There is nothing new under the sun. The whole stunt kite thing is also inspired or evolved from an old Chinese invention thousand of years ago.
It was called a kite or 風箏 in Chinese written words.
History(From Wikipedia, the free encyclopedia)
Kites were used approximately 2,800 years ago in China, where materials ideal for kite building were readily available: silk fabric for sail material; fine, high-tensile-strength silk for flying line; and resilient bamboo for a strong, lightweight framework. Alternatively, the kite authors Clive Hart and Tal Streeter hold that leaf kites existed far before that time in what is now Indonesia, based on their interpretation of cave paintings on Muna Island off Sulawesi. The kite was said to be the invention of the famous 5th century BC Chinese philosophers Mozi and Lu Ban. By at least 549 AD paper kites were being flown, as it was recorded in that year a paper kite was used as a message for a rescue mission. Ancient and medieval Chinese sources list other uses of kites for measuring distances, testing the wind, lifting men, signalling, and communication for military operations. The earliest known Chinese kites were flat (not bowed) and often rectangular. Later, tailless kites incorporated a stabilizing bowline. Kites were decorated with mythological motifs and legendary figures; some were fitted with strings and whistles to make musical sounds while flying.

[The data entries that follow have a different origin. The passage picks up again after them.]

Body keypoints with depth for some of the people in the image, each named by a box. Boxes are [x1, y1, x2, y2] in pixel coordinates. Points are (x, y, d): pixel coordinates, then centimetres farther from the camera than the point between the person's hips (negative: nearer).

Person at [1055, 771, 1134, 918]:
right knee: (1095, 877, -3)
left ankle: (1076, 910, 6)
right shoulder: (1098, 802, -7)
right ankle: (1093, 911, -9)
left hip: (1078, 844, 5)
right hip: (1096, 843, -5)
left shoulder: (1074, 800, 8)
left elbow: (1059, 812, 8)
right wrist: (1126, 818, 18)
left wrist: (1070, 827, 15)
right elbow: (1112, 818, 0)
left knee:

After its introduction into India, the kite further evolved into the Fighter kite known as the patang in India. In India annual kite running competitions are held every year on the day of Makar Sankaranti.
Stories of kites were brought to Europe by Marco Polo towards the end of the 13th century, and kites were brought back by sailors from Japan and Malaysia in the 16th and 17th centuries. Although they were initially regarded as mere curiosities, but by the 18th and 19th centuries kites were being used as vehicles for scientific research.
In 1750, Benjamin Franklin published a proposal for an experiment to prove that lightning is electricity by flying a kite in a storm that appeared capable of becoming a lightning storm. It is not known whether Franklin ever performed his experiment, but on May 10, 1752, Thomas-François Dalibard of France conducted a similar experiment (using a 40-foot (12 m) iron rod instead of a kite) and extracted electrical sparks from a cloud.
The period from 1860 to about 1910 became the "golden age of kiting". Kites started to be used for scientific purposes, especially in meteorology, aeronautics, wireless communications and photography; reliable manned kites were developed as well as power kites. Invention of powered airplane diminished interest in kites. World War II saw a limited use of kites for military purposes (see Focke Achgelis Fa 330 for example). Since then they are used mainly for recreation due to a vast improvement in technology.